To me it seems more logical to say that space expands for moving objects, so the moving objects occupy less space, and therefore are measured contracted. This is more consistent with rotating reference frames, where space is non-Eculidean (more space around the circumference than 2*PI*R).

Spacie said:
Yeah but with your logic the string in Bell's Spaceship paradox will certainly break, no?

Yes, of course. Just like a rigid disc would break, if you spun it fast (Ehrenfest paradox).
 
  • #43


harrylin said:
I do not think that he meant it in the same way as you do (it's clearly again about another subject). On a side note of this side note, his argument still looks mistaken to me. It's a fact that even PF Mentors can make mistakes. :wink:

PS. Spacie: you can ask HallsofIvy if he implied, as you do, that he disagrees with the standard solution of Bell's spaceship paradox. I bet that he does not; and I think that he's not even allowed, according to the rules. :tongue2:
 
  • #44


harrylin said:
PS. Spacie: you can ask HallsofIvy if he implied, as you do, that he disagrees with the standard solution of Bell's spaceship paradox. I bet that he does not; and I think that he's not even allowed, according to the rules. :tongue2:

harrylin, frankly, I do not care for Bell's spaceship paradox, as I rarely care for these mental exercises. When someone makes an actual test of it, then I will be all ears. Until then, as far as Bell's spaceship paradox is concerned, I side with the consensus at CERN that Bell discovered in their informal discussions in canteen, and that was that the string should not break. Bell thought otherwise? Oh well... Let the actual experiment decide.

[Collection entries]
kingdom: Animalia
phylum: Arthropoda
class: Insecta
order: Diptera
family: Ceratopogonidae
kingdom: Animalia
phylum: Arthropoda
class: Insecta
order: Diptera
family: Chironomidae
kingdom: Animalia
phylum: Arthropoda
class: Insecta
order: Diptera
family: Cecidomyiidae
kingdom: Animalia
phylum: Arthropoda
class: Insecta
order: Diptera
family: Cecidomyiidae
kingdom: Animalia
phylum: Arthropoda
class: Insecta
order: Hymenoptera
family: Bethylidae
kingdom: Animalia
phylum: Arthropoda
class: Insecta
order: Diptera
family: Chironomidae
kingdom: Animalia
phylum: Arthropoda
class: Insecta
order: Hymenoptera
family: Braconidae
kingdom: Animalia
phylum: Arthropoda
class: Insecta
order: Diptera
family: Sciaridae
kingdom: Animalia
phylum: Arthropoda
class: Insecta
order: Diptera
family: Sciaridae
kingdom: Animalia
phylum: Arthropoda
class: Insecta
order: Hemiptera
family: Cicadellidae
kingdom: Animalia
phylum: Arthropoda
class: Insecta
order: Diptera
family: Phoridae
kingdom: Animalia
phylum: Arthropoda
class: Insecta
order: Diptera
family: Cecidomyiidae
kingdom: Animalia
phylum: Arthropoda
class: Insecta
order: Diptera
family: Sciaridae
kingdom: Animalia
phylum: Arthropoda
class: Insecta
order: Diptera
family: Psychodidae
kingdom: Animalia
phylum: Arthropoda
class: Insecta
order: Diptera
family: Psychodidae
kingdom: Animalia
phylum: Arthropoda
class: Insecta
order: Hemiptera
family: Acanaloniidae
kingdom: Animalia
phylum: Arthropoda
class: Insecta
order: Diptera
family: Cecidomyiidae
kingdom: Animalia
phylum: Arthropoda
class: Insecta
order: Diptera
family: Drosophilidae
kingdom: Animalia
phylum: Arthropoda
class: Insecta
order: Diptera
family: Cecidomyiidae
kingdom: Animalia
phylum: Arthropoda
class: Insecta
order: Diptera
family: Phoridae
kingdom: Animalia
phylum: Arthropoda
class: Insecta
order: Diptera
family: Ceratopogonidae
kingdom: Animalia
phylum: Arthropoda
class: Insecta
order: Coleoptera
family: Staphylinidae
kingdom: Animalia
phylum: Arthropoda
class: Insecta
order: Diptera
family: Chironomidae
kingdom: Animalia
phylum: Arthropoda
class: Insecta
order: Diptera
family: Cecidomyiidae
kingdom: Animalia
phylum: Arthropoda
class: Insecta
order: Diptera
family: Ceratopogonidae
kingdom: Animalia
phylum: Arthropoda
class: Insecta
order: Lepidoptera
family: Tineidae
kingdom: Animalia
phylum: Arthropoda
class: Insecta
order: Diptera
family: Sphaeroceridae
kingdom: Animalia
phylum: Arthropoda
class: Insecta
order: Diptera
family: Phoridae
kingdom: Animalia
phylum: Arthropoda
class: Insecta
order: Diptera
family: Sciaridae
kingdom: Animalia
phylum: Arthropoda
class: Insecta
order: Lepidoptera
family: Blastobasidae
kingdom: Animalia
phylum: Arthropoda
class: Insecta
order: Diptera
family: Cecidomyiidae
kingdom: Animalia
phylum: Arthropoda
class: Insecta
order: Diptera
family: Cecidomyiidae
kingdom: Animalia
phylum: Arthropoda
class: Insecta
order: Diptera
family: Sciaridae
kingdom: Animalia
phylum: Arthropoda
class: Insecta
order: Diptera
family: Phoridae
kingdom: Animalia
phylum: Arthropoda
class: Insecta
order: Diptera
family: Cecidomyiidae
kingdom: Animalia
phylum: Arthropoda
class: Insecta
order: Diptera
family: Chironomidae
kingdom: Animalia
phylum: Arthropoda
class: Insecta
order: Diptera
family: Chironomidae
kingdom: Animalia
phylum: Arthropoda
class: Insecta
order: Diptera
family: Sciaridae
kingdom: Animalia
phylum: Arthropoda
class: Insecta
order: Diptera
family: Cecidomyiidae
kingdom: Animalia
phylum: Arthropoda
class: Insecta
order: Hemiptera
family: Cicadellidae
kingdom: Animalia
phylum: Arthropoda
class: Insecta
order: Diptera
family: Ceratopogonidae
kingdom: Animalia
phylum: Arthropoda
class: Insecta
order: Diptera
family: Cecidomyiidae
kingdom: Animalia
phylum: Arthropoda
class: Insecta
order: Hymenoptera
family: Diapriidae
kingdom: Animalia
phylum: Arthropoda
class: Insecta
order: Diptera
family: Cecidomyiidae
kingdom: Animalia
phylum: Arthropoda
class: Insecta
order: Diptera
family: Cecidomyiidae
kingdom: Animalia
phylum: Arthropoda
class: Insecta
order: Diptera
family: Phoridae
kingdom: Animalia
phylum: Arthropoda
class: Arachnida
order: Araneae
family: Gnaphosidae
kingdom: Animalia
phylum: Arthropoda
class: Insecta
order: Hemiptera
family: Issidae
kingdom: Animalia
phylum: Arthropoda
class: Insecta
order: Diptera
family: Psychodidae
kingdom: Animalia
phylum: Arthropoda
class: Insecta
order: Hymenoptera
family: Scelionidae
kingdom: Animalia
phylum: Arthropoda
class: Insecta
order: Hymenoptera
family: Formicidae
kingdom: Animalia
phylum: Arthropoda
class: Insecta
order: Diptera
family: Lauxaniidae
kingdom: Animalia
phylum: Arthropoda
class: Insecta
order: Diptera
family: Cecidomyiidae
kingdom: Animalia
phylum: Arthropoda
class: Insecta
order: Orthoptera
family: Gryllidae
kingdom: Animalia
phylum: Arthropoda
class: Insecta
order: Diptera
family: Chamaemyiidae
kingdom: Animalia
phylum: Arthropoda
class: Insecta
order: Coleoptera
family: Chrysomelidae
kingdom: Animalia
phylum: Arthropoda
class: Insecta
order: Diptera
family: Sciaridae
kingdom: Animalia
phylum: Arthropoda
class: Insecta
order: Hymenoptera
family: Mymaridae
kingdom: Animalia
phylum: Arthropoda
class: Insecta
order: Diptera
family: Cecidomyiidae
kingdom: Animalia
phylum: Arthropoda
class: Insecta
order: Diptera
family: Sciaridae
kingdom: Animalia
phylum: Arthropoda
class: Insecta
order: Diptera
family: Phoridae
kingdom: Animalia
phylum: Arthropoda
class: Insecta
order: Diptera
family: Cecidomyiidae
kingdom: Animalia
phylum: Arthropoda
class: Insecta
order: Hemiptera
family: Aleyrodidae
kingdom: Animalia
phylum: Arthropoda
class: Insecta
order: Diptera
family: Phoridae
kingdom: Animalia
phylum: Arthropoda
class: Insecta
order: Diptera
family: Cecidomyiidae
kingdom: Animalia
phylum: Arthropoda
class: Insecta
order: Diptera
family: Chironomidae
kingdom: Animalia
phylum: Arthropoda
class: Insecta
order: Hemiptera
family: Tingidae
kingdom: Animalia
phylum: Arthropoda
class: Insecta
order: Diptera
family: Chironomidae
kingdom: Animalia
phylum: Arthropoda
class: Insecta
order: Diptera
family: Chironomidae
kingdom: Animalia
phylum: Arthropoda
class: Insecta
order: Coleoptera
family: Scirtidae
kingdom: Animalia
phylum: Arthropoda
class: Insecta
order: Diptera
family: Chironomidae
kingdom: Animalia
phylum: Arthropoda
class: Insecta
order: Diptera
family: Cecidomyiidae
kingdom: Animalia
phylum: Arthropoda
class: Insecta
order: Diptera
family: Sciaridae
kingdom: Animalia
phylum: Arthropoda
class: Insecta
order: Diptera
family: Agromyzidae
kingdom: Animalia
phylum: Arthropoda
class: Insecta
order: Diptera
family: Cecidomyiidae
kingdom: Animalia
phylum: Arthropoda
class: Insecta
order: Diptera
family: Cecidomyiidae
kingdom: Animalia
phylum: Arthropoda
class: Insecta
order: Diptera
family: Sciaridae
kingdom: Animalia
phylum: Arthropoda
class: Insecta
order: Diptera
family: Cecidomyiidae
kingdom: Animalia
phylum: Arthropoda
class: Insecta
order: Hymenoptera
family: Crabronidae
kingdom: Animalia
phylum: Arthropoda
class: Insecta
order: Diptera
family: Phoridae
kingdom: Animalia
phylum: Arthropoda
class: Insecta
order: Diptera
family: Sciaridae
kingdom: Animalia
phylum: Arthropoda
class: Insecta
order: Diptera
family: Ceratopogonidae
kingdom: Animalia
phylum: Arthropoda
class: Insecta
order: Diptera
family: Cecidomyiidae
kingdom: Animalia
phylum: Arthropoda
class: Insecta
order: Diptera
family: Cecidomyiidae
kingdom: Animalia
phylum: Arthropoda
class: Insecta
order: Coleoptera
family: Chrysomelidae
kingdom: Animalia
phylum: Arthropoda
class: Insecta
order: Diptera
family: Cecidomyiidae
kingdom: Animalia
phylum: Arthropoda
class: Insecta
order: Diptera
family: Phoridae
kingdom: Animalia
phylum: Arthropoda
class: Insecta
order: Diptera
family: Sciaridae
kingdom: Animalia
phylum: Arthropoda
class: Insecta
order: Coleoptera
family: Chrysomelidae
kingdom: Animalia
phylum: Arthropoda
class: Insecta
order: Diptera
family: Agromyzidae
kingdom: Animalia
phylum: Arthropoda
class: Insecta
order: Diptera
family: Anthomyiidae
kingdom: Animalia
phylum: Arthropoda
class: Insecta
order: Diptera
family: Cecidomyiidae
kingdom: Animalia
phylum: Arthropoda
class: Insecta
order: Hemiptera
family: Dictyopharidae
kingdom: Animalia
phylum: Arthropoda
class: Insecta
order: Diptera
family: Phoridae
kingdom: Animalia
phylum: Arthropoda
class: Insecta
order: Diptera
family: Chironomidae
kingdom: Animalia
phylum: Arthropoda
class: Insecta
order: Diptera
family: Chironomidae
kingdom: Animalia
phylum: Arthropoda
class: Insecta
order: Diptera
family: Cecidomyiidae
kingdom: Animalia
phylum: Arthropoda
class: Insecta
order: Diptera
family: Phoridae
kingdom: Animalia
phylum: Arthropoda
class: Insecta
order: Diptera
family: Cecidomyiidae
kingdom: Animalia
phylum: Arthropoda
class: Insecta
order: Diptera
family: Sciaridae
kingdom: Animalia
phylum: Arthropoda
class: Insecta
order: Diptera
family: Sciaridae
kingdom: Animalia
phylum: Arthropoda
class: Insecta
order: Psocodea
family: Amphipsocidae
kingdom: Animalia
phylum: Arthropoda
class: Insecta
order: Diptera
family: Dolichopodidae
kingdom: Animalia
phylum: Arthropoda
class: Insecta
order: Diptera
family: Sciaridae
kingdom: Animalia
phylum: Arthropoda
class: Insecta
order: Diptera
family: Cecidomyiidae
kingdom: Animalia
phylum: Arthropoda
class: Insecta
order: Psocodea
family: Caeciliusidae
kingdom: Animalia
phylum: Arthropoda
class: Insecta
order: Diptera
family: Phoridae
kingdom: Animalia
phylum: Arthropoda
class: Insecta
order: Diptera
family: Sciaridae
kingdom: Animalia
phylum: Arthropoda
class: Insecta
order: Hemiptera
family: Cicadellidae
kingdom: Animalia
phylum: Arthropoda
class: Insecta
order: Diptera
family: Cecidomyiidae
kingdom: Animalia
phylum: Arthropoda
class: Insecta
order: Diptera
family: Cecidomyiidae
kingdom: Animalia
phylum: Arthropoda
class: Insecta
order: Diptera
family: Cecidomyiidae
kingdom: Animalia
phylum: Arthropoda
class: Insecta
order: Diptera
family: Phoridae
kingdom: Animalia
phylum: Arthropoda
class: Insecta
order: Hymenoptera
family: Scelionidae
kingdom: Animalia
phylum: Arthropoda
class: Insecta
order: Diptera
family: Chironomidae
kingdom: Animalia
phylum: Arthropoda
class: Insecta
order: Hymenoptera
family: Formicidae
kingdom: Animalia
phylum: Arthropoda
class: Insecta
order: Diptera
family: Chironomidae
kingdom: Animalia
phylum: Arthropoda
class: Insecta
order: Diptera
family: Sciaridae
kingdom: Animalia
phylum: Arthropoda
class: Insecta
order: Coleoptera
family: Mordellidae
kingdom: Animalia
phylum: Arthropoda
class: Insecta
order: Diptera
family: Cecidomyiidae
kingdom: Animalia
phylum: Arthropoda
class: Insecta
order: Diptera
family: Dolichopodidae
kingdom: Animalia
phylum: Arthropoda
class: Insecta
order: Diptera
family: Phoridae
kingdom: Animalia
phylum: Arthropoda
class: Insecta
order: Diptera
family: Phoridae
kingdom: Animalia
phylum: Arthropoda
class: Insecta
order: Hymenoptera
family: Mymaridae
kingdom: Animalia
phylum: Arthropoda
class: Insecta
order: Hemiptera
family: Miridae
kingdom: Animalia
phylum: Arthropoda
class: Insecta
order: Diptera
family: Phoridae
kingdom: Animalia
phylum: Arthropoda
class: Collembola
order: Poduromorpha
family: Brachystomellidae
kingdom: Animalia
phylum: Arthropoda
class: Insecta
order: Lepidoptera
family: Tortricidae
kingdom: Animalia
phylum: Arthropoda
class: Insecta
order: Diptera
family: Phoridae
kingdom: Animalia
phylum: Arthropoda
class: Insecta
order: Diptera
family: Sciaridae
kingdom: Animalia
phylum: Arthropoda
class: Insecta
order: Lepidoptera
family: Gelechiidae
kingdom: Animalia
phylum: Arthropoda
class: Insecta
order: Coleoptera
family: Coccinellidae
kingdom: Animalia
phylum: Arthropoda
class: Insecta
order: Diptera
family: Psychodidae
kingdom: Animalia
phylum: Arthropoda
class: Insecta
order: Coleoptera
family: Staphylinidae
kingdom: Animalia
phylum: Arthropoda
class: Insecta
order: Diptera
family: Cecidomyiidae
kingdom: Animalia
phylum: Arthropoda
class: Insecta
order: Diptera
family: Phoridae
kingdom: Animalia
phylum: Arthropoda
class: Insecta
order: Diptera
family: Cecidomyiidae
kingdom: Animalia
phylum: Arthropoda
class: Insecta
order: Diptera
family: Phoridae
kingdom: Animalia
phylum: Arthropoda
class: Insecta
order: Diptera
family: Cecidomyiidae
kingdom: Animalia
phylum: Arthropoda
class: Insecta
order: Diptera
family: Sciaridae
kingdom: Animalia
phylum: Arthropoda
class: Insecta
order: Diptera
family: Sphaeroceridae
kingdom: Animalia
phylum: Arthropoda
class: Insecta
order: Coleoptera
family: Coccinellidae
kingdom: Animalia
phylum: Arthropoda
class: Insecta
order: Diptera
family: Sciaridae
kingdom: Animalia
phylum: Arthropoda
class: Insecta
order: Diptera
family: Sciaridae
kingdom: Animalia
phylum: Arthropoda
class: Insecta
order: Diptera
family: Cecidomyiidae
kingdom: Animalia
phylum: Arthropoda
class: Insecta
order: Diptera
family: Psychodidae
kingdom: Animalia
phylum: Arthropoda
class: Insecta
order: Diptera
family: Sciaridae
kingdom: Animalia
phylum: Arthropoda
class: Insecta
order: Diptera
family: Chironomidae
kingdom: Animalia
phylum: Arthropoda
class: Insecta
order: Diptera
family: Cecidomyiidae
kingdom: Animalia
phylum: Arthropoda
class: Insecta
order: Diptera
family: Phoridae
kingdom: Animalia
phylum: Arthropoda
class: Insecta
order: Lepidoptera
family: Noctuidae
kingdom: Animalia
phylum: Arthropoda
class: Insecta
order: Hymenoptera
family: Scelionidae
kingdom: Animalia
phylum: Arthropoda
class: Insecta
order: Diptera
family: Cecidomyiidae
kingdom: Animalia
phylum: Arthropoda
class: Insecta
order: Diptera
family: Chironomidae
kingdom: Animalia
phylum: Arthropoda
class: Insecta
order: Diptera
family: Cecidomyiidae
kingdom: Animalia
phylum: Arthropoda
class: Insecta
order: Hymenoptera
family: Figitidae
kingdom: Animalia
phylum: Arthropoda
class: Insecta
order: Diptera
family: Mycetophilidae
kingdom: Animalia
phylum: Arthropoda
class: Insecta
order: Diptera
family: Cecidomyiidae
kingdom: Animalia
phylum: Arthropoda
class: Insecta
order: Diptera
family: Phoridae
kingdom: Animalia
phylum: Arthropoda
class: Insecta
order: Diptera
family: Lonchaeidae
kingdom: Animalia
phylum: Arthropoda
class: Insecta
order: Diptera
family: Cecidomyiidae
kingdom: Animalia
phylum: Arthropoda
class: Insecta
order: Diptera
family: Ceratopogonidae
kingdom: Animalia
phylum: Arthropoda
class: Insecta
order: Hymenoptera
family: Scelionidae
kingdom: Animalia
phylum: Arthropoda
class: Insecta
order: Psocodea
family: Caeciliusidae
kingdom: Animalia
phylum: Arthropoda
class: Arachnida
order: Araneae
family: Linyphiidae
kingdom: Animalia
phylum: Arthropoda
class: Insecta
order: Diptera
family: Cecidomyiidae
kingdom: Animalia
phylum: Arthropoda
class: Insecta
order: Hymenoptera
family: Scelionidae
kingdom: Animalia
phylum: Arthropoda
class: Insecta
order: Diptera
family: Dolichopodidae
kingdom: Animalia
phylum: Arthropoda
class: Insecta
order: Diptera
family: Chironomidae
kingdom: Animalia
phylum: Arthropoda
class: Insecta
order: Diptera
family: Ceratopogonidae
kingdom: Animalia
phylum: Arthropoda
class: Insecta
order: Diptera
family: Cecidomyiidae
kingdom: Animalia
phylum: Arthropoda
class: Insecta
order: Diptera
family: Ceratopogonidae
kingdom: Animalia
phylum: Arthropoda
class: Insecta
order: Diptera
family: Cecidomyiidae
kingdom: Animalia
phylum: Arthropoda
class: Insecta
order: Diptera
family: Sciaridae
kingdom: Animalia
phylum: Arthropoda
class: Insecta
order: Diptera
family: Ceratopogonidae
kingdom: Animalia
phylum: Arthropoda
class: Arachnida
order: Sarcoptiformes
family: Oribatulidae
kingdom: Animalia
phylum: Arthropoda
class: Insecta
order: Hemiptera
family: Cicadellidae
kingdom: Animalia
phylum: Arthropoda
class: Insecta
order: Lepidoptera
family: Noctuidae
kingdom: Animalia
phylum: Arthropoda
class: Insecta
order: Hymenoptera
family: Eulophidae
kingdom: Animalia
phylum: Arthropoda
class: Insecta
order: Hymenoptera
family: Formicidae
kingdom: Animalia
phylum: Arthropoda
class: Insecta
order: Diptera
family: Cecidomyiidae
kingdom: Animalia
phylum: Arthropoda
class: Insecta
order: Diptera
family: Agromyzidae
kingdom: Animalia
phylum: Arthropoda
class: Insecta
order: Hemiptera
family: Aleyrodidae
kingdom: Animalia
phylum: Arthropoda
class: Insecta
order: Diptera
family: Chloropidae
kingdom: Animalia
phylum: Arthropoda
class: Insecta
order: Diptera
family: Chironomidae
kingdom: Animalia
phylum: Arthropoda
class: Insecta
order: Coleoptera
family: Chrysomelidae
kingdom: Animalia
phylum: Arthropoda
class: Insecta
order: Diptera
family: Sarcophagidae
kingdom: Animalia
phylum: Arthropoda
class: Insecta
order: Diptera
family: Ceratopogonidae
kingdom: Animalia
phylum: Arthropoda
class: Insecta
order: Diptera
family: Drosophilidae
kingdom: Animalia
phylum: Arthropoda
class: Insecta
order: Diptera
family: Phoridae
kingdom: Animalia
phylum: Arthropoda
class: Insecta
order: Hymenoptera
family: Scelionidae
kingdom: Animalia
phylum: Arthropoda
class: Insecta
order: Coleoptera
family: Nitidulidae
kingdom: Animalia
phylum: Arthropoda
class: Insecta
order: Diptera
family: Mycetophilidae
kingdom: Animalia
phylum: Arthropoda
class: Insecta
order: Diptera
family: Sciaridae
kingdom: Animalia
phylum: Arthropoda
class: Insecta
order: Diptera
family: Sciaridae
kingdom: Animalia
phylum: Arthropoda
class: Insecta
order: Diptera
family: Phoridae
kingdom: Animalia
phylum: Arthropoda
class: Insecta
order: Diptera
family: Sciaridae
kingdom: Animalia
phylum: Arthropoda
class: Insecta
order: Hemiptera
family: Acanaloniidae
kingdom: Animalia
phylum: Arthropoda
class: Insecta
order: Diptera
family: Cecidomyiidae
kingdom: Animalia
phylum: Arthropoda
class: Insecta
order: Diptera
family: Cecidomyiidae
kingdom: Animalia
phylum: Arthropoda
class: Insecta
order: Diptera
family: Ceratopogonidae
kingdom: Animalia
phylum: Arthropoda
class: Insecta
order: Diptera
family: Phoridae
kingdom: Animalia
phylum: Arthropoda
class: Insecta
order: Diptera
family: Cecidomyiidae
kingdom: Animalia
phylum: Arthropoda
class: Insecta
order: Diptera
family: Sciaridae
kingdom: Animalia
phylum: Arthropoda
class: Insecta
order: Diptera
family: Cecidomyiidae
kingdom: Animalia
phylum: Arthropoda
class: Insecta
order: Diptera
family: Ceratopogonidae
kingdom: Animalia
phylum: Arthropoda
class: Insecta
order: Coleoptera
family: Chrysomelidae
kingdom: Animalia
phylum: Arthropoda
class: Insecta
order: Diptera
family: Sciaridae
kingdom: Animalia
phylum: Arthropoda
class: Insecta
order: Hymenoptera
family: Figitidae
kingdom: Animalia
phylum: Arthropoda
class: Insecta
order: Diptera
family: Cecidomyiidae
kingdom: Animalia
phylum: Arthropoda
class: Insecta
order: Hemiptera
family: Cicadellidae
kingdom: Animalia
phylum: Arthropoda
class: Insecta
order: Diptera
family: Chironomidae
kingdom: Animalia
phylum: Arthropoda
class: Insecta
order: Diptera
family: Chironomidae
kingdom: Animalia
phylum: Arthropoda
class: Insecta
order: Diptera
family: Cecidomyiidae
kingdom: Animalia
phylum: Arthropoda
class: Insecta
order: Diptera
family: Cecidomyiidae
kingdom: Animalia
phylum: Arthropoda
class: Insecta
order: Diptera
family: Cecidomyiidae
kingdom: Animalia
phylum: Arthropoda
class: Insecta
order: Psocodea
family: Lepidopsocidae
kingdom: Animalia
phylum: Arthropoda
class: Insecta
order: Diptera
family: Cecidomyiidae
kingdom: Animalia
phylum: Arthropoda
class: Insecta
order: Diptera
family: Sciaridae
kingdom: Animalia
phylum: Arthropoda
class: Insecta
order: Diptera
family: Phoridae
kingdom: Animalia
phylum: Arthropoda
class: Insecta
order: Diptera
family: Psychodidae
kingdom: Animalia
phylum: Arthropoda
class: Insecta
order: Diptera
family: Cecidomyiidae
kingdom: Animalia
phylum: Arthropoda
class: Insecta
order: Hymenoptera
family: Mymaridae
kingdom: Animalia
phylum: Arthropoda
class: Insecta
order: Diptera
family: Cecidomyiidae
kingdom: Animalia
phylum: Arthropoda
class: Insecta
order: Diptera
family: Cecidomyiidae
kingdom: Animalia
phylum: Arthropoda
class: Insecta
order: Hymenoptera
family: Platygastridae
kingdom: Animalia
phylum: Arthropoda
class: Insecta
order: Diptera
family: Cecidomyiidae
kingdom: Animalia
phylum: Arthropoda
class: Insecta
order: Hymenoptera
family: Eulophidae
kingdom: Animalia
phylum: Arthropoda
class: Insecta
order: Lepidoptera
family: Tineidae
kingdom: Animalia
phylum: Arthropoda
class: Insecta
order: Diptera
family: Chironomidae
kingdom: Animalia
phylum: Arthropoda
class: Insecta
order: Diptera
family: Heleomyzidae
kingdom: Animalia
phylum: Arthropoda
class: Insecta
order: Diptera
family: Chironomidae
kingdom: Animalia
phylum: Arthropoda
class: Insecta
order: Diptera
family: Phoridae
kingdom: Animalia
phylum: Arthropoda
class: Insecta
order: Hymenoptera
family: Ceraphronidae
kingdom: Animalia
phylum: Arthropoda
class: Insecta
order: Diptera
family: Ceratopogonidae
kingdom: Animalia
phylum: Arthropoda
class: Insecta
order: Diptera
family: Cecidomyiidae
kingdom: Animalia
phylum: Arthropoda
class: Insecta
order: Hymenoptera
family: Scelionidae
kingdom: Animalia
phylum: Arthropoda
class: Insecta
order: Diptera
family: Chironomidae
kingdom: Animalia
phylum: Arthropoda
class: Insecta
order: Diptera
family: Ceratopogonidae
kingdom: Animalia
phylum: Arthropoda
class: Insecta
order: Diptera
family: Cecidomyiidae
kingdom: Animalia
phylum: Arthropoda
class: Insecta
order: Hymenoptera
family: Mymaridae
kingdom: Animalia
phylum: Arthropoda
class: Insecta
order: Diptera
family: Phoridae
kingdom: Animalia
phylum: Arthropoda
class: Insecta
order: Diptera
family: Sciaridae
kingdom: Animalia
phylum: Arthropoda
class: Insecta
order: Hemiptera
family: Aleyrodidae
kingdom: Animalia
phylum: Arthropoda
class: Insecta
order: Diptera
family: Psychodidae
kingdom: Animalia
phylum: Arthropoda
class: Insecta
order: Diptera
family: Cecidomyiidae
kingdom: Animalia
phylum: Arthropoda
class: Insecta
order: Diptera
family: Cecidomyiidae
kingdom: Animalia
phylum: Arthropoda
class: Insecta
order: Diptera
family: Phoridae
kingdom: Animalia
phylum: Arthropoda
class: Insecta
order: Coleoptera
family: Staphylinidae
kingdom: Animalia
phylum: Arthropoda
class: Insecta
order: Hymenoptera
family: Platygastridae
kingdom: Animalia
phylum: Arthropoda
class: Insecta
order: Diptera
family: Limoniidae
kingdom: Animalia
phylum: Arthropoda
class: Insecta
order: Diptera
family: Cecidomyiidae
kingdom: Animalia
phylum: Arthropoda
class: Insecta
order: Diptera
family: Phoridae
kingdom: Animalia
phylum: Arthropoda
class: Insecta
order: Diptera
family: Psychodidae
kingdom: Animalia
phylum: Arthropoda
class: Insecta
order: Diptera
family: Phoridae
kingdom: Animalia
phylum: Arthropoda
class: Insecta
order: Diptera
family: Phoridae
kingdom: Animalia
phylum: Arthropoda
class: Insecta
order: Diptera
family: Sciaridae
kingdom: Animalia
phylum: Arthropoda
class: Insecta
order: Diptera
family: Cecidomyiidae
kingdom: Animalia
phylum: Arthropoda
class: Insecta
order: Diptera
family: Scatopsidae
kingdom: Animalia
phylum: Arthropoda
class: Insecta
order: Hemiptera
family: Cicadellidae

- [Written task 1] In the relativity forum thread, the final reply is addressed to harrylin. What reasons does that reply give for not caring about Bell's spaceship paradox and for siding with the CERN consensus for now?
- [Written task 2] From the relativity forum thread, write out the passage starting at "To me it seems" and ending at "circumference than 2*PI*R).".

- [Correct answer 1] The writer rarely cares for mental exercises like this one and will only be "all ears" when someone makes an actual test of it. Until such an experiment decides the matter, the writer sides with the consensus Bell found at CERN that the string should not break.

- [Correct answer 2]
To me it seems more logical to say that space expands for moving objects, so the moving objects occupy less space, and therefore are measured contracted. This is more consistent with rotating reference frames, where space is non-Eculidean (more space around the circumference than 2*PI*R).